I look at him for a long moment.

The cold air carries his scent to me in waves. Cedar. Pine. That ink-and-parchment note that always makes me think of late nights and handwritten stories and the quiet corners of a man who creates entire worlds on paper because the real one has not always been kind to him. The familiarity of it loosens a knot in my chest that I did not realize I had been carrying.

"Sage disappeared," I say.

The words come out flat. Matter of fact. Stripped of the emotion that I have packed so tightly around this particular wound that it has compressed into a hard, smooth stone sitting at the base of my ribs.

"A few years ago. We were best friends. The kind of best friends who knew everything about each other, who finished each other's sentences and shared clothes and had a specific booth at our favorite diner that the waitstaff stopped offering menus because they already knew our orders. She was my ride or die. My person. The one constant in a life that kept pulling the rug out from under me."

I swallow hard.

"And then poof." I snap my fingers, the sound sharp in the quiet night. "She was gone. No warning. No explanation that made sense. One day she was there and the next she was not,and the space she left behind was so massive I did not know how to fill it. I tried. I tried filling it with skating and studying and keeping busy enough that I would not notice the gap. But gaps like that do not close just because you ignore them. They just freeze over, and you walk on the ice and pretend the water underneath is not deep enough to drown in."

Etienne listens.

He does not offer platitudes. Does not rush to fix it with reassurance or redirect the conversation to lighter terrain. He stands there, solid and steady, holding my hand, and lets me bleed.

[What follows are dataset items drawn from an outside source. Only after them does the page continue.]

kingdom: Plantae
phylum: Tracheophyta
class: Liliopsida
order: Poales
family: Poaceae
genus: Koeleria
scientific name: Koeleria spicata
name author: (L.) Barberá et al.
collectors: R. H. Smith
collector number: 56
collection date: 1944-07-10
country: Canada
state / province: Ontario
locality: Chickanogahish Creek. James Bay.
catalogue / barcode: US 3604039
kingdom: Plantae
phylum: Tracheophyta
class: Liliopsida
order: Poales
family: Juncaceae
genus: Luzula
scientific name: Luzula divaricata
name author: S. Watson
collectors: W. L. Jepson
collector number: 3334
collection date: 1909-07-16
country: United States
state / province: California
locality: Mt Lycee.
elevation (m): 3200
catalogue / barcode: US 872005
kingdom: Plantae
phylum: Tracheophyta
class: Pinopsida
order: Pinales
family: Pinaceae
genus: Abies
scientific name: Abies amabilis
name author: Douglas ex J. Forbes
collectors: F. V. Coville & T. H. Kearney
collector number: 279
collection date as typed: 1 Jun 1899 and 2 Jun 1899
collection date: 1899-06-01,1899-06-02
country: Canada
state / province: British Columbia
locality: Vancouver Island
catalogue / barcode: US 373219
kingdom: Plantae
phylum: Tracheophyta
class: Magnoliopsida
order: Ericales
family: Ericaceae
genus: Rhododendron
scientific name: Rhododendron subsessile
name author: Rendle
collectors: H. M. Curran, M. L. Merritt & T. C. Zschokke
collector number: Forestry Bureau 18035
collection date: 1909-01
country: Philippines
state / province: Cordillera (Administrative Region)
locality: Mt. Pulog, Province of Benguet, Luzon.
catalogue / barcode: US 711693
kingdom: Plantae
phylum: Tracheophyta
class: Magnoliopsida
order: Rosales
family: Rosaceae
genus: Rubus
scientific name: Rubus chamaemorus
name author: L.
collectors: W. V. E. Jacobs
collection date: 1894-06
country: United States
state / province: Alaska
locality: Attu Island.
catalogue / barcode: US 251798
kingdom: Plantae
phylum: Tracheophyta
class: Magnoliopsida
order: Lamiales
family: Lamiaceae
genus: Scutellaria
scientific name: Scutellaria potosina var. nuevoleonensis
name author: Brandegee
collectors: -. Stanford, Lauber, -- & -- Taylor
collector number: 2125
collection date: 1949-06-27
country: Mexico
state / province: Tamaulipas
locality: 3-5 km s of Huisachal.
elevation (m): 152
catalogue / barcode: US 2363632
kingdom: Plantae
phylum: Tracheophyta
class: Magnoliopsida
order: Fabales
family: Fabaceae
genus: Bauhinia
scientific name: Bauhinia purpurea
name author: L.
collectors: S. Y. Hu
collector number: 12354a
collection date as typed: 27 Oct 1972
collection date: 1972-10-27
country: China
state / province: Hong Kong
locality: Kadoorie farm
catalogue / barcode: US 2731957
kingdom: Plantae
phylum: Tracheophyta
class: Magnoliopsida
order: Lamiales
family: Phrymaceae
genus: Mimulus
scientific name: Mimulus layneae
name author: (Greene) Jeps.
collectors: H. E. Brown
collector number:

"I know it was not her fault," I add, because it is important to say that, because I have spent years untangling the blame from the grief and I need him to understand the difference. "Whatever happened, whatever pulled her away, I know she did not choose to leave me. But knowing that does not change how it felt. Knowing the fire was an accident does not make the burn scar heal faster."

He tilts my chin up with his free hand.

Gentle. The pad of his thumb resting beneath my jaw, angling my face so I am looking directly into his eyes instead of at the frost-covered ground where it is safer.

"Are you afraid to get close to us because we will just disappear?" he asks.